The nub of the problem is a little more complex, and a little more feminist. Because it’s all well and good encouraging a healthy incorporation of activity into our daily routines when we value exercise in and of itself. But the modern gym hype is all too focussed on results, with not-so-happy consequences.

Fact: the ultimate gym-bod, that shadow of a six pack revealed from under your t-shirt, those toned inner thigh muscles that don’t quite touch, the peachy bum, and, the cherry on the cake, the perky and perfectly-formed boobs – all of these things which girls are conditioned to covet, are myths. Even laying aside the consideration that a lot of these features of the goddess body are problematically intertwined with the hyper-sexualisation of women, the myth of a perfectly lean, hourglass shape is just one more of the unrealistic expectations placed on women by Patriarchy, Pinterest & Co.

It isn’t that all men expect their girlfriends to be ripped. Men don’t even figure into the equation a lot of the time. It’s the fact that we like the feel of flat tummies, we like the look of thigh-gaps, we covet slender shoulders (and quake in fear of bingo-wings and back fat), and we venerate leanness, toned-ness, and the ‘right amount’ of curviness. Or, I should say, we’ve been trained (and not in the athletic sense) to attach both moral and aesthetic value to these things.

Some women, no matter how many squats they do, will always have flatter cheeks than they’d like. Some women, no matter how far and fast they run, won’t be able to shift that extra (and necessary, and embrace-able) bit of weight which always goes to their thighs. Some women can lift more than a lot of men would like to be challenged to, but carry some baby weight, or (maybe traumatised by school PE lessons) hate cardio, or would rather spend their time on more productive or meaningful things than fat burn.

But from a biological perspective, it makes sense that we view fitter women, more toned women as more attractive, right? Well no, because besides the obvious fact that in the 21st century attraction can and should be based on factors other than those which natural selection prioritises, this theory just doesn’t hold medically either. Some women, more women and certainly more young girls than we’d probably be happy to estimate, don’t get their period unless they carry a certain amount of weight on their tummy, or their hips, or their upper thighs. Their bodies need this extra layer of fat (and I’m really not talking blubber here) to thrive. Some women want to be runners, athletes, swimmers, or just fit gym bunnies, but genuinely have to make the choice between fertility and fitness. The kind of fitness, that is, which Instagram, Pinterest, and beauty magazines espouse.

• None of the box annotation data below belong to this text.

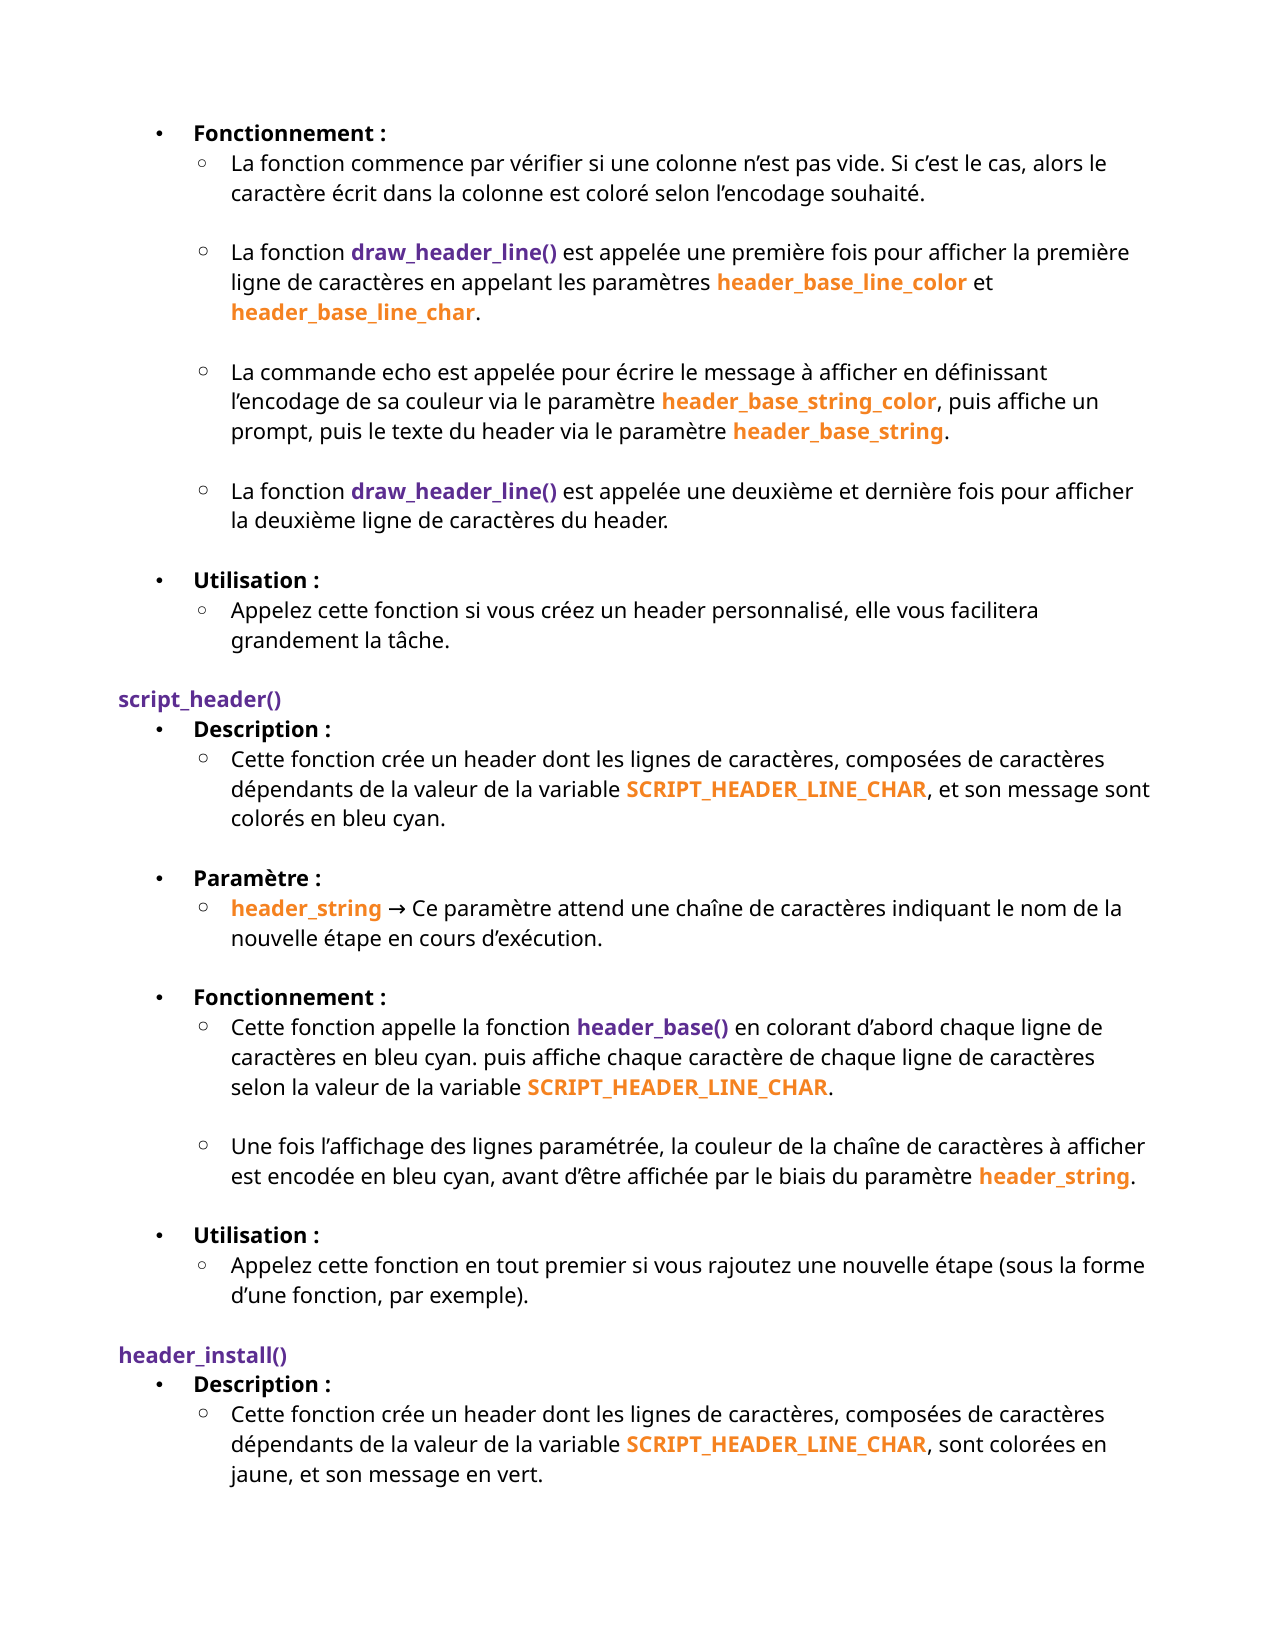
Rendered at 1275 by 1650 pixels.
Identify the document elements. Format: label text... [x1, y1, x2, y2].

list Utilisation : [156, 565, 1157, 595]
list Paramètre : [156, 863, 1157, 893]
list Description : [156, 1369, 1157, 1399]
list Une fois l’affichage des lignes paramétrée, la couleur de la chaîne de caractères à afficher est encodée en bleu cyan, avant d’être affichée par le biais du paramètre header_string. [193, 1131, 1157, 1191]
list header_string → Ce paramètre attend une chaîne de caractères indiquant le nom de la nouvelle étape en cours d’exécution. [193, 893, 1157, 952]
list La commande echo est appelée pour écrire le message à afficher en définissant l’encodage de sa couleur via le paramètre header_base_string_color, puis affiche un prompt, puis le texte du header via le paramètre header_base_string. [193, 356, 1157, 446]
list Appelez cette fonction si vous créez un header personnalisé, elle vous facilitera grandement la tâche. [193, 595, 1157, 654]
list Appelez cette fonction en tout premier si vous rajoutez une nouvelle étape (sous la forme d’une fonction, par exemple). [193, 1250, 1157, 1310]
list La fonction draw_header_line() est appelée une deuxième et dernière fois pour afficher la deuxième ligne de caractères du header. [193, 476, 1157, 535]
list Cette fonction appelle la fonction header_base() en colorant d’abord chaque ligne de caractères en bleu cyan. puis affiche chaque caractère de chaque ligne de caractères selon la valeur de la variable SCRIPT_HEADER_LINE_CHAR. [193, 1012, 1157, 1101]
list Fonctionnement : [156, 982, 1157, 1012]
list La fonction commence par vérifier si une colonne n’est pas vide. Si c’est le cas, alors le caractère écrit dans la colonne est coloré selon l’encodage souhaité. [193, 148, 1157, 207]
list Description : [156, 714, 1157, 744]
list Utilisation : [156, 1220, 1157, 1250]
list Cette fonction crée un header dont les lignes de caractères, composées de caractères dépendants de la valeur de la variable SCRIPT_HEADER_LINE_CHAR, et son message sont colorés en bleu cyan. [193, 744, 1157, 833]
list Cette fonction crée un header dont les lignes de caractères, composées de caractères dépendants de la valeur de la variable SCRIPT_HEADER_LINE_CHAR, sont colorées en jaune, et son message en vert. [193, 1399, 1157, 1488]
text script_header() [118, 684, 1157, 714]
list Fonctionnement : [156, 118, 1157, 148]
list La fonction draw_header_line() est appelée une première fois pour afficher la première ligne de caractères en appelant les paramètres header_base_line_color et header_base_line_char. [193, 237, 1157, 327]
text header_install() [118, 1339, 1157, 1369]
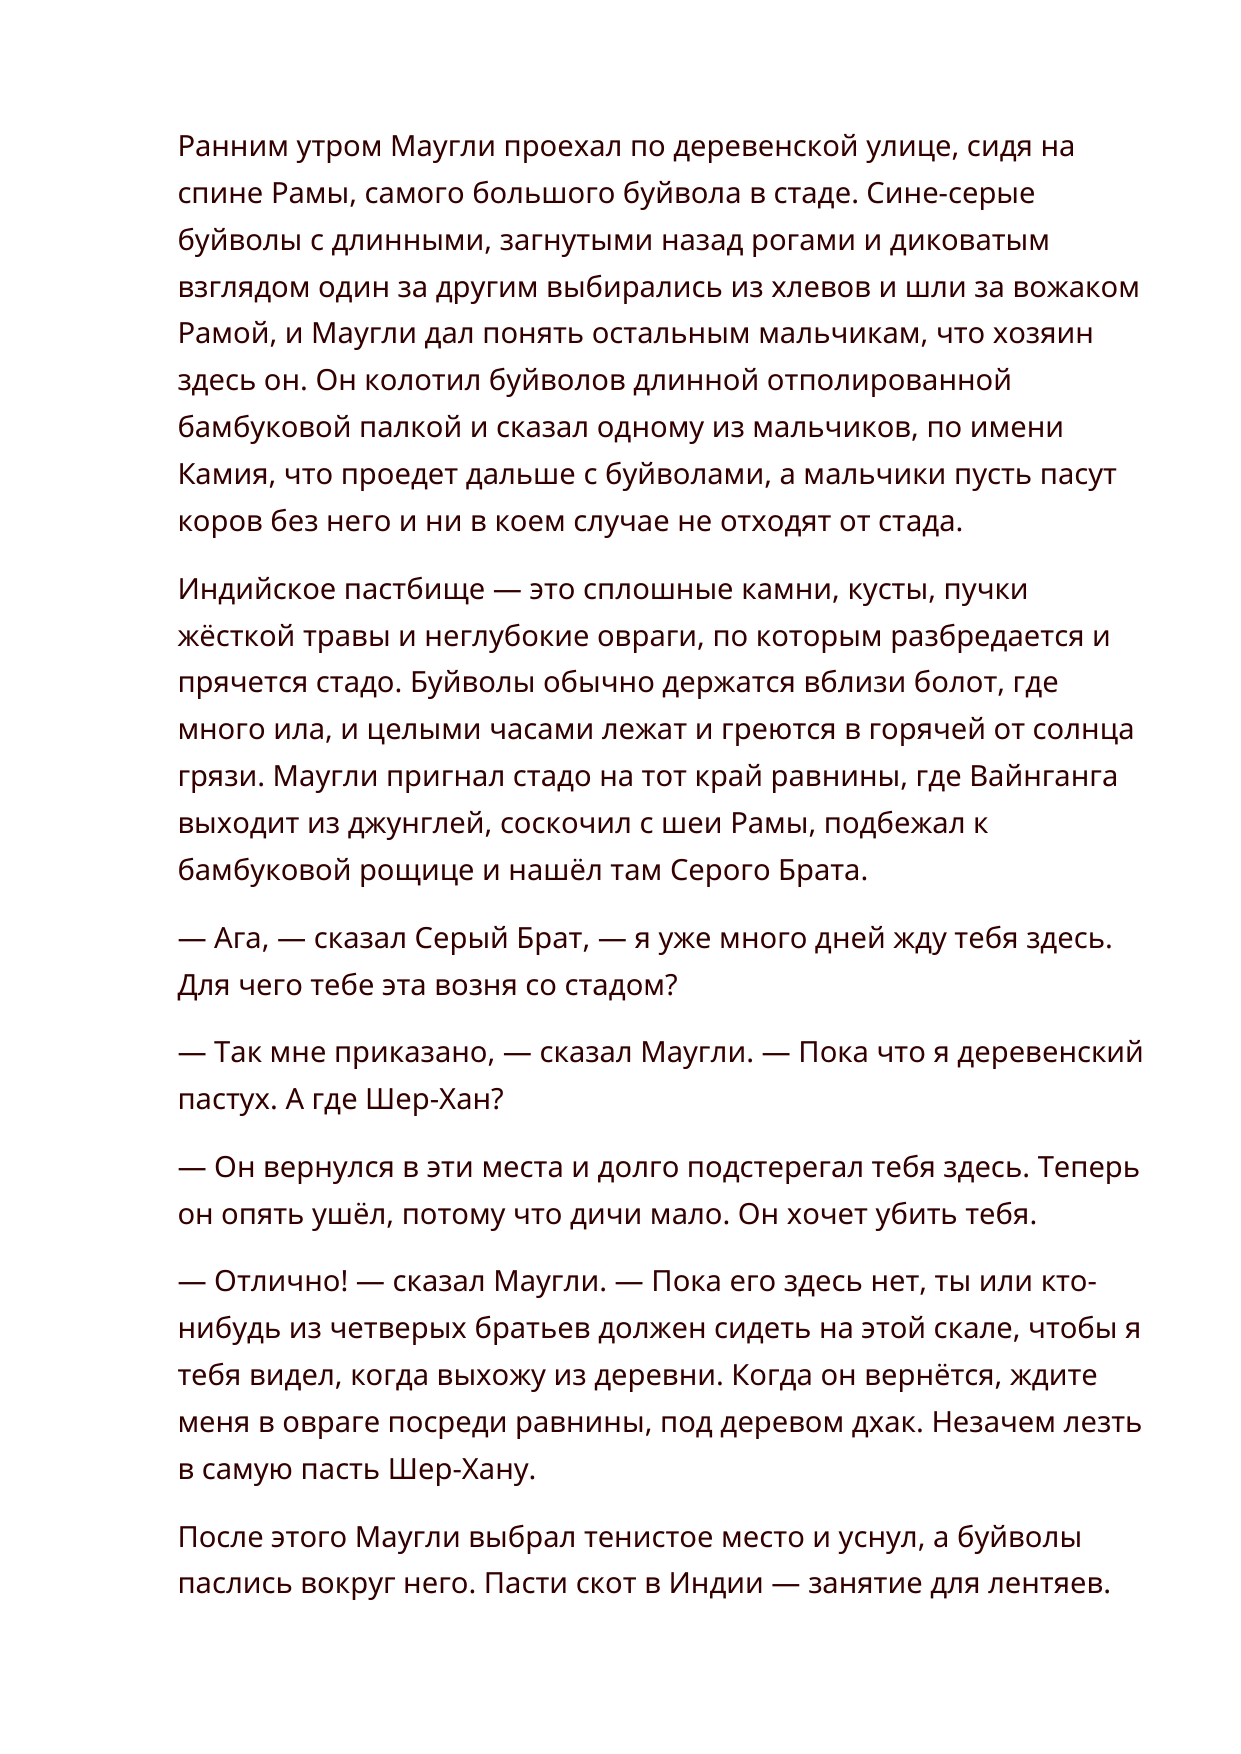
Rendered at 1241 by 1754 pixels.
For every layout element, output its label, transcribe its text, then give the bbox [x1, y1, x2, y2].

text — Отлично! — сказал Маугли. — Пока его здесь нет, ты или кто-нибудь из четверых братьев должен сидеть на этой скале, чтобы я тебя видел, когда выхожу из деревни. Когда он вернётся, ждите меня в овраге посреди равнины, под деревом дхак. Незачем лезть в самую пасть Шер-Хану. [177, 1253, 1152, 1488]
text — Так мне приказано, — сказал Маугли. — Пока что я деревенский пастух. А где Шер-Хан? [177, 1024, 1152, 1118]
text Ранним утром Маугли проехал по деревенской улице, сидя на спине Рамы, самого большого буйвола в стаде. Сине-серые буйволы с длинными, загнутыми назад рогами и диковатым взглядом один за другим выбирались из хлевов и шли за вожаком Рамой, и Маугли дал понять остальным мальчикам, что хозяин здесь он. Он колотил буйволов длинной отполированной бамбуковой палкой и сказал одному из мальчиков, по имени Камия, что проедет дальше с буйволами, а мальчики пусть пасут коров без него и ни в коем случае не отходят от стада. [177, 118, 1152, 540]
text — Ага, — сказал Серый Брат, — я уже много дней жду тебя здесь. Для чего тебе эта возня со стадом? [177, 910, 1152, 1003]
text — Он вернулся в эти места и долго подстерегал тебя здесь. Теперь он опять ушёл, потому что дичи мало. Он хочет убить тебя. [177, 1139, 1152, 1233]
text Индийское пастбище — это сплошные камни, кусты, пучки жёсткой травы и неглубокие овраги, по которым разбредается и прячется стадо. Буйволы обычно держатся вблизи болот, где много ила, и целыми часами лежат и греются в горячей от солнца грязи. Маугли пригнал стадо на тот край равнины, где Вайнганга выходит из джунглей, соскочил с шеи Рамы, подбежал к бамбуковой рощице и нашёл там Серого Брата. [177, 561, 1152, 889]
text После этого Маугли выбрал тенистое место и уснул, а буйволы паслись вокруг него. Пасти скот в Индии — занятие для лентяев. [177, 1509, 1152, 1602]
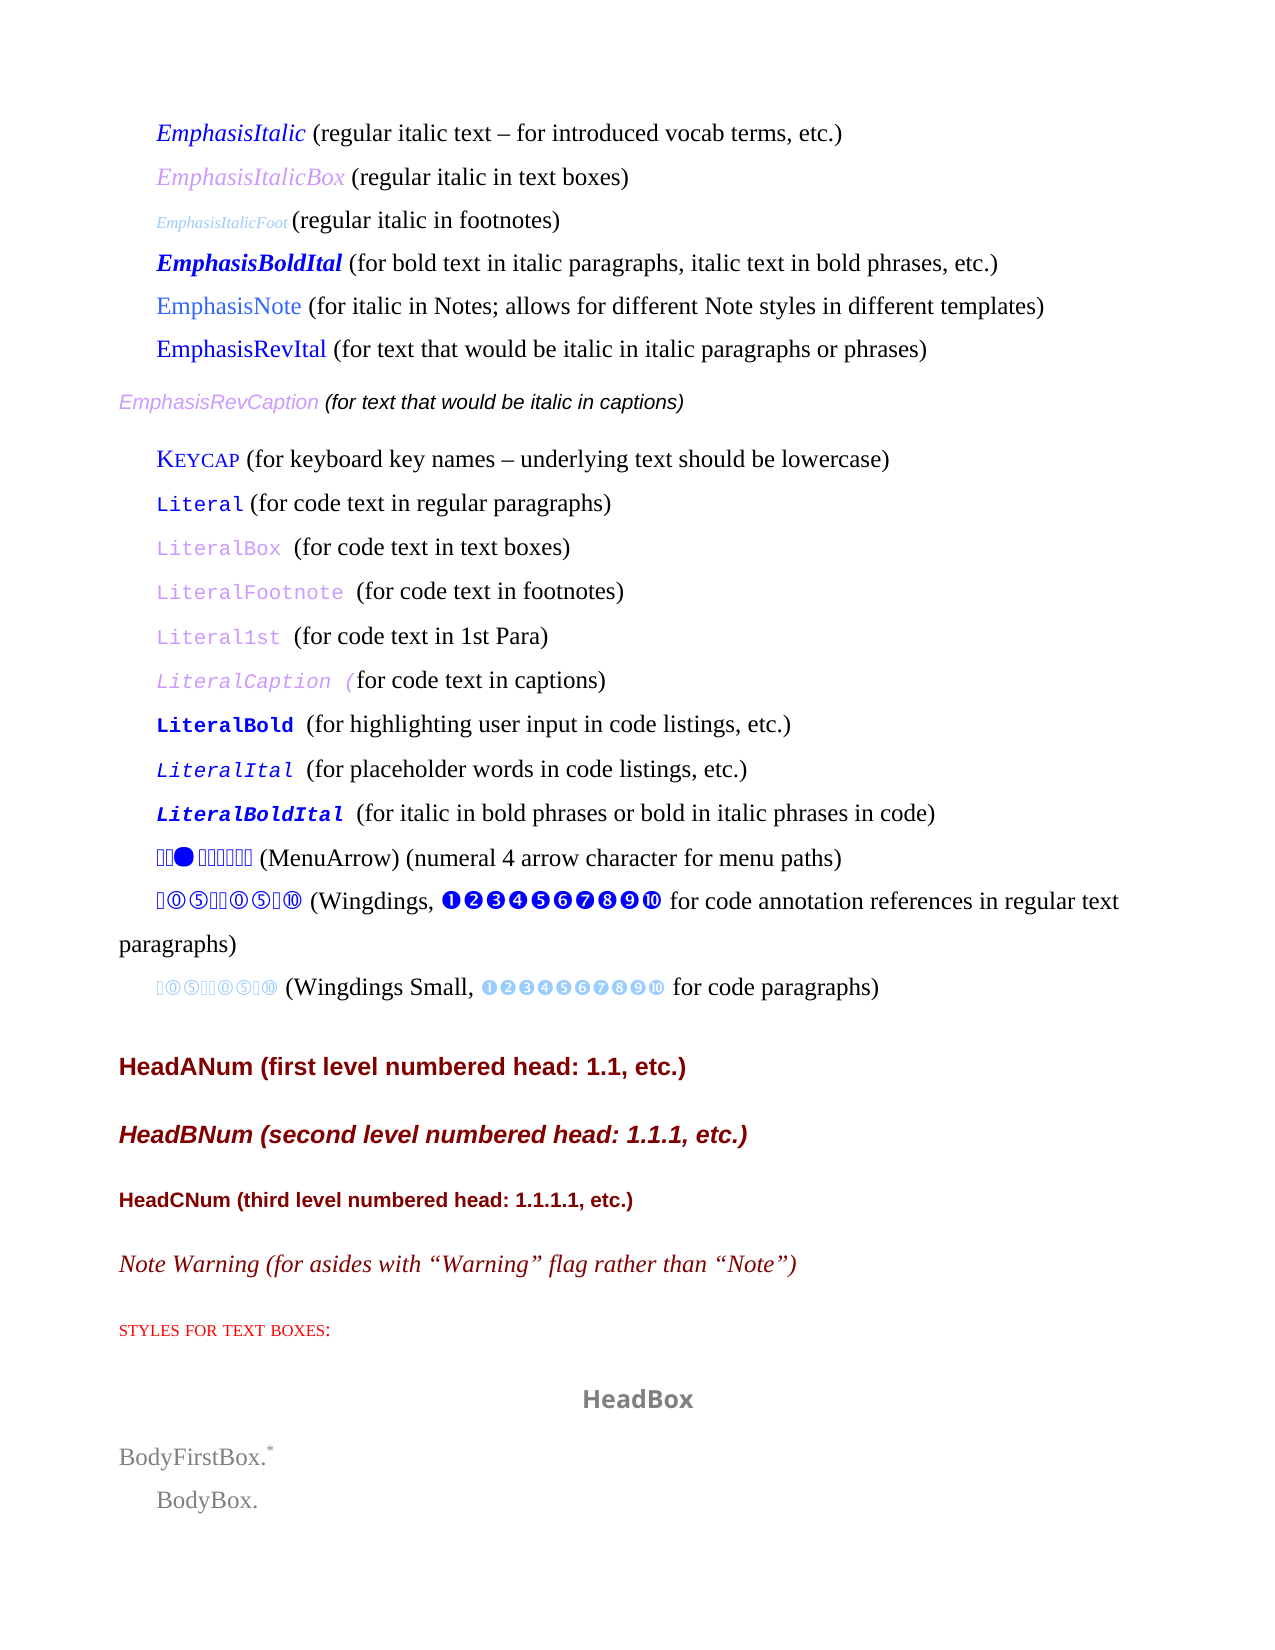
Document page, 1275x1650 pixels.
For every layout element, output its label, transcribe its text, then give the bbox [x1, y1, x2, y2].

What the fitness frenzy ignores, just like the beauty industry and any other institution or hype which centres and swoops down on women’s bodies, is that women aren’t a homogenous group of clay figurines whose bodies could all be moulded into the same enviable shape if they did ‘the right things’.

Exercise as empowerment, fat burn as feminist: I’m up for a healthy view of the real benefits which prioritising, and enjoying, physical activity can bring about. I’ll keep squatting and crunching and running (okay, power-walking) for my own sanity, and to a certain extent for my own body. In the meantime, though, I really hope we can take the focus away from ideals and perfections that are not just unrealistic, but seriously unachievable, and look at what girls who lift (or jog, or burpee, or cycle, or press, or just walk, or play some football or sport) actually can, and do, achieve.